It’s probably the stark fact that it’s hard to sell that keeps tech-art alive in today’s culturally-repressive conditions. If these art-machines could be mass-produced, they’d be immediately productized and commoditized; they’d become special FX, gaming, and apps. But they’re not simple machines or products: they don’t have users, they have audiences; they are relationships, they are processes. They’re akin to performance art, interventions or even street-puppets and protest songs.
It’s not that this can be culturally engineered, exactly — it’s not like a Madison Avenue blitzkrieg of Interstate billboards would have ever helped Alexander Calder. Still, it feels like we’re at the brink of some realization that could turn wry, subversive, Burning Man tech-gadgetry and net.art global-alternativism into some actual, pragmatic means for enhancing our civilization. There’s a lot of breathing room in tech-art, if you don’t inhale the laser-cutter fumes. It might become an art with temporary components yet a lasting consequence.

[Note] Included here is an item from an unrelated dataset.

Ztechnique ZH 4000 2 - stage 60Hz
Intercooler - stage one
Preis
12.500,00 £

I don’t believe that handicraft is a fruitful approach for tech-art. The “Tribute to Nelly Ben Hayoun” does have some elements that I created with my hands. I hand-twisted the wires that support the glass weights. I used a Opinel craft knife to cut the paper images. But since I knew that some components were arbitrary and would need replacement, I decided to construct the whole mobile around that basic understanding.